Condition two-- the trials are independent. Yeah, chances are if you ask somebody about their credit card balance and then you ask somebody else about their credit card balance, the response of the first person is going to have no effect on the response of the second. So I would say trials are independent here.
Case three is probability of outcomes does not change. So we're going to assume that 25% is the probability for all the trials here. And the variable of interest is the number of successes. So yeah, we would be counting how many people pay their bill in full. So out of 100, we would want to know how many pay their bill in full.
So it is a binomial distribution because those four outcomes were met. Now, can this binomial distribution be approximated with a normal distribution? So remember, we need to test n times p greater than or equal to 10 and n times q greater than or equal to 10. So we know that n is 100. p, the probability of success, is 0.25. And q, the probability of failure, is the complement, so 0.75.
So let's figure out what n times p is first. So n times p will be 100 times 0.25. And 100 times 0.25 is equal to 25. So 25 is greater than or equal to 10. Well, actually it's just greater than 10.
Now let's do n times q, so 100 times 0.75. That's going to equal 75, which is greater than 10. So both conditions were met. So the answer to that question is yes. We can model this binomial distribution with the normal distribution because n times p and n times q are both greater than or equal to 10.

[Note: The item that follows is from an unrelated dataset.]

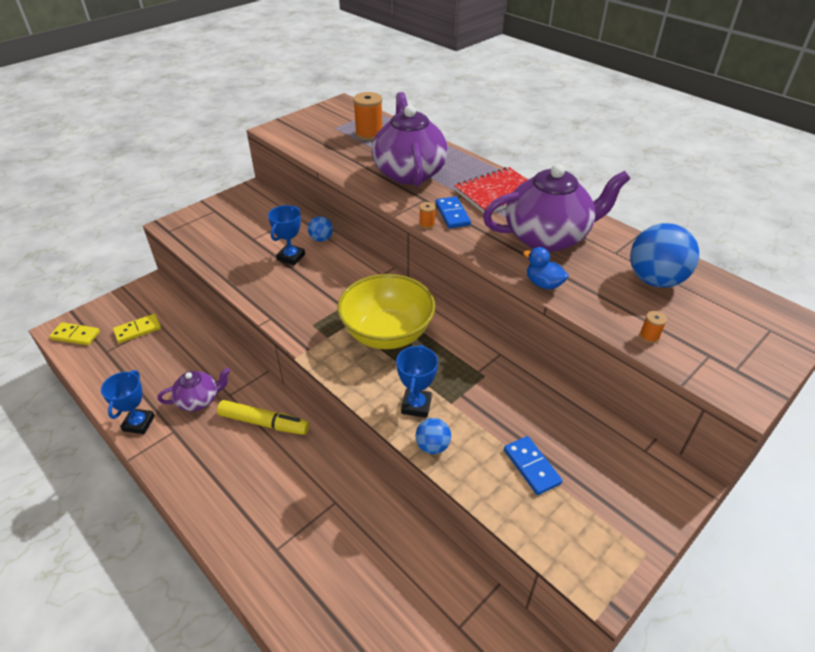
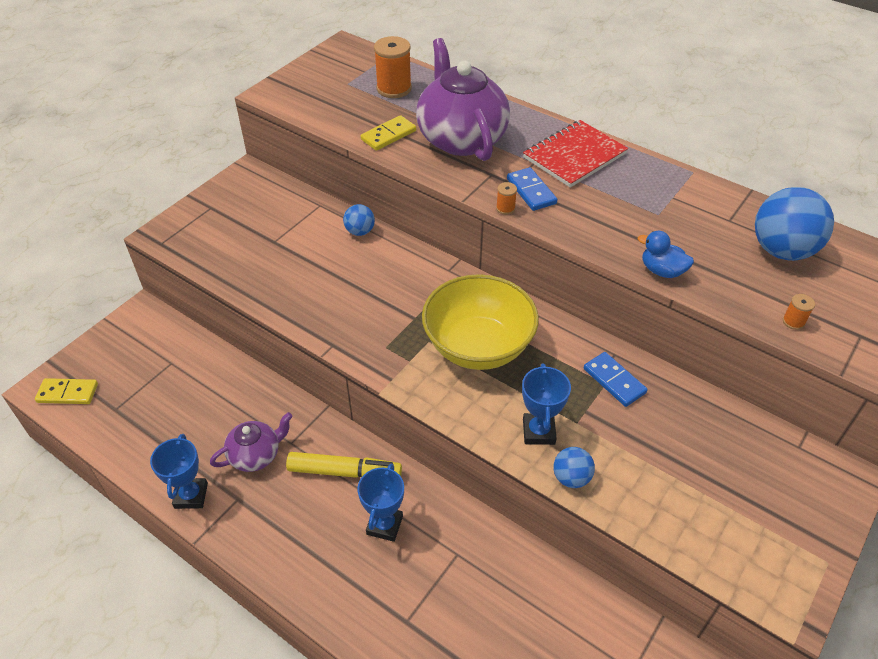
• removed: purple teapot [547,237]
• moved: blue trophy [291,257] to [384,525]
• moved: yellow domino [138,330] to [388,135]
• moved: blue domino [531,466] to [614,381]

So if so, what are some features of this normal distribution? So the features we're talking about here are the mean and the standard deviation. So the mean, we know, is n times p. So if we take 100 times 0.25, which we already did up here, but that means the mean would be 25 people.
We would expect out of the 100 trials, 100 people we ask, 25 will pay their credit card in full. That number should make sense. If 25% of 100 people pay their credit card bill in full, 25 of those people will be those ones that pay their bill in full.
All right, let's also do the standard deviation. So the standard deviation is going to be the square root of n times p times q, so 100 times 0.25 times 0.75. Let's go to the calculator to do this. I'll multiply the numbers first, so 100 times 0.25 times 0.75. That gives me 18.75.
And then I need to do the square root of that number. So the square root ends up being about 4.33. So standard deviation is approximately equal to 4.33.
So now, if we were to make a picture of this distribution, I'm going to draw my normal distribution. This is going to represent x. x is the number of people that pay their bill in full.
And we'll mark off a couple of the important landmarks of a normal distribution. So this then will be 29.33, one standard deviation above the mean. Now, we'll go ahead and add one more standard deviation there. And that'll give me 33.66.
So now to get one standard deviation below the mean, let's do 25 minus 4.33. And that's 20.67. And then we'll subtract another standard deviation, and get 16.34.
So now a couple of things now that this helps us determine about people paying their credit card bill is according to the 68-95-99.7 rule, we know that 68% of the time that we sample 100 people, we're going to get between 20.67 and 29.33 people that pay their credit card bill in full each month. Again, if we sampled 100 people, 95% of the time, we're going to get between 16.34 and 33.66 people that pay their credit card bill in full. So there's a lot of different information we can get by using this normal distribution.
So that has been the tutorial on the normal distribution approximation of the binomial distribution Thanks for watching.
Terms to Know
Normal Distribution Approximation of the Binomial Distribution
If a random variable has a binomial distribution, the number of trials is sufficiently large, and the probability of success is not too close to 0 or 1, the variable's distribution can be approximately modeled using a normal distribution.